Rose stood up and looked down at her. “Maybe you should try being forgiving instead.” She took her coffee and headed back to the sink to finish the dishes.

The food in Jo’s mouth seemed tasteless all of a sudden. “I’m sorry, Rose. I’m just worried.”

Rose came back and sat beside her. “What is it?”

“They’ve lost contact with Cork and the others.”

“How?”

“Equipment failure, they say.”

“But you don’t believe them.”

“Oh, Rose, I don’t know what to believe. Or who.”

Rose put her plump, wonderful arms around Jo, who could smell the lilac powder her sister always used after her afternoon bath.

“What does your instinct tell you?” Rose asked.

“Never trust a man. Period.”

They both managed to laugh. Jo briefly related the events of the day, the Benedettis, what Schanno had discovered, the confrontation at the Quetico.

“Somebody must be lying.”

“But who?” Jo asked.

“Do you think Cork and the others are in real danger?”

“My instincts say yes. But I don’t know how to help them.” Jo pushed her plate away, put her arms on the table, and laid her head down. “God, Rose, I feel so tired, so confused, so fucking responsible. For everything.”

“First-child syndrome. And Catholic to boot.” Rose stroked Jo’s hair gently. “When I said you should be forgiving, I meant you should try it on yourself as well. Look, you’ve always been the smartest woman I know. You’ll figure something out.”

Jo hugged her sister tightly and for a long time. “You’re the best, you know.”

“I know.” Rose finally pulled away. “I’ll finish the dishes. I think you’ve got a construction job waiting for you in the living room.”

Jo spent the evening building a Lego castle with Stevie. She put him to bed at eight and read to him from The Indian in the Cupboard. Annie came home at nine. Jenny on the stroke of ten. Jo was at the kitchen table drinking herbal tea. When Jenny breezed through the door, her face was bright as a harvest moon.

“How did the studying go?”

“Oh, fine.”

Jenny smiled from a distant place. She went to the refrigerator, pulled out a carton of milk, and poured herself half a glass. She took a couple of cookies from the cookie jar and leaned back against the counter.

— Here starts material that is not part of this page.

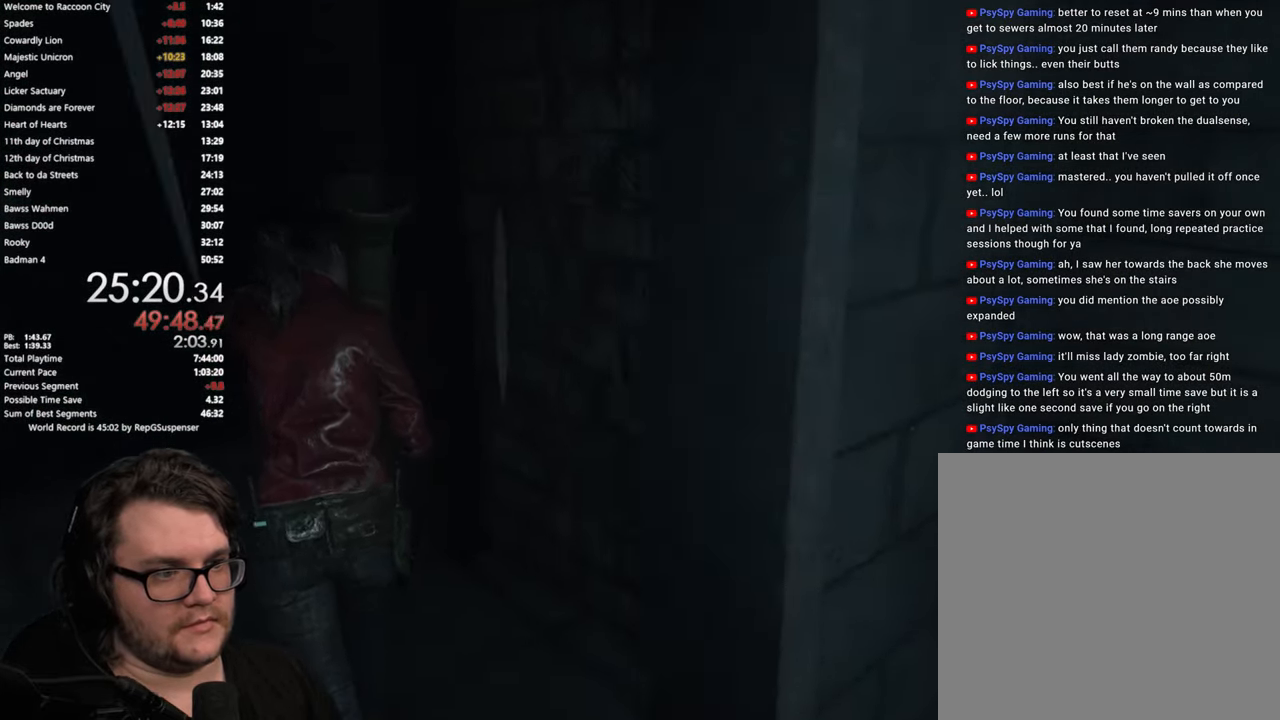
{"buttons": [], "left_stick": "up", "right_stick": "down-right", "button_events": []}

“Mom, how old were you when you got married?”

“A lot older than you.”

“How did Dad propose?”

“Badly.” Jo sipped her tea and smiled as she remembered. “He took me out on a cruise on Lake Michigan. I’m sure it cost him half a week’s pay. He’d never been on a boat like that before. The lake was a little rough. He got seasick. He proposed to me and threw up.”

“No.”

“Oh, yes.”

“Did you accept? I mean, right then and there?”

“Uh-huh. He looked so pathetic, I couldn’t say no.”

Annie stepped into the kitchen from the other room. The concern in her voice stopped the conversation dead. “Mom, there’s someone outside again, watching. In the shadow of the lilac hedge.”

“Turn out the light,” Jo said.

Annie hit the switch. Jo went to the kitchen window and peered out. She saw the figure, black against the shadowed hedge, motionless, nearly lost in the night.

“What is it?” Rose asked. She came into the kitchen knotting the tie around her robe. “Why’s everybody standing in the dark?”

“Call the sheriff’s office, Rose,” Jo said. “Get someone over here right now.”

Rose didn’t pause to ask why. She went straight to the wall phone.

In less than five minutes, a sheriff’s department cruiser rolled up the street and stopped near the lilac hedge. Two deputies with flashlights converged on the figure, which had not moved. Jo couldn’t see a face, but whoever the lurker was, he didn’t resist. The deputies brought him between them toward the kitchen.

“Your Peeping Tom,” Deputy Marsha Dross said, presenting the offender at the back door.

“Sean?” Jenny peered around her mother.

“Hi, Jen.”

“What were you doing out there?”

“Nothing. Just-you know-looking at your house.”

“Why?”

“Sean, were you out there last night?” Jo asked.

He was dressed in a black leather jacket, black pants, black boots. Long and lanky, dripping wet, and chagrined.

“It’s all right, Sean. I’d just like to know.”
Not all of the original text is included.